Delays in the F-35 program may lead to a "fighter gap" with the United States and other countries lacking sufficient fighter aircraft to meet their requirements. Israel may seek to buy second-hand F-15Es, while Australia has considered buying additional F/A-18 Super Hornets in the face of F-35 delays. In May 2011, the Pentagon's top weapons buyer, Ashton Carter, said that the latest price estimate of $133 million per aircraft was not affordable. In 2011, The Economist warned that the F-35 was in danger of slipping into a "death spiral", where increasing per-aircraft costs would lead to cuts in number of aircraft ordered, leading to further cost increases and further cuts in orders. Later that year, four aircraft were cut from the fifth "Low Rate Initial Production (LRIP)" order because of cost overruns. In 2012, a further two aircraft were cut. Lockheed Martin acknowledged that the slowing of purchases would increase costs. David Van Buren, U.S. Air Force acquisition chief, said that Lockheed Martin needed to reduce manufacturing capacity to match the reduced market for their aircraft. However, the company said that the slowdown in American orders would free up capacity, which could be diverted to meet urgent, short-term needs of foreign partners for replacement fighters. Air Force Secretary Michael Donley said that no more money was available and that future price increases would be met with cuts in the number of aircraft ordered. Later that month, the Pentagon reported that costs had risen another 4.3 percent, in part because of production delays. In 2012, the purchase of six out of 31 aircraft was conditioned on progress of development and testing. In 2013, Bogdan repeated that no more money was available, but that he hoped to avoid the death spiral. In 2014 it was reported that another eight aircraft would be cut from the following year's order.

■ **STORED DATA**:

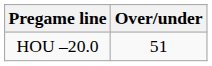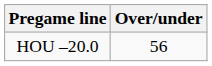HOU –20.0 | Over/under: 51 -> 56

■ **PROBLEMS**:
A – According to the F-35 cost passage, how many aircraft were cut from the fifth "Low Rate Initial Production (LRIP)" order because of cost overruns?
B – Pick up the F-35 cost passage after its last sentence and keep writing it.

■ **ANSWERS PER TASK**:
A – Four aircraft.

B –
Japan warned that it may halt its purchase of the F-35 if the cost per aircraft increases and Canada has indicated it has not yet committed to purchase the aircraft. The United States is now projected to spend an estimated $323 billion for development and procurement of the F-35, making it the most expensive defense program ever. Testifying before a Canadian parliamentary committee in 2011, Rear Admiral Arne Røksund of Norway estimated that his country's 52 F-35 fighter jets will cost $769 million each over their operational lifetime. In 2012, the total life-cycle cost for the entire U.S. fleet was estimated at US$1.51 trillion over a 50-year life, or $618 million per plane. In hopes of reducing this high lifetime cost, the USAF is considering reducing Lockheed Martin's role in contractor logistics support. The company has responded that the Pentagon's lifetime cost estimate includes future costs beyond its control, such as USAF reorganizations and yet-to-be-specified upgrades. Delays have also negatively affected the program's worldwide supply chain and partner organizations as well.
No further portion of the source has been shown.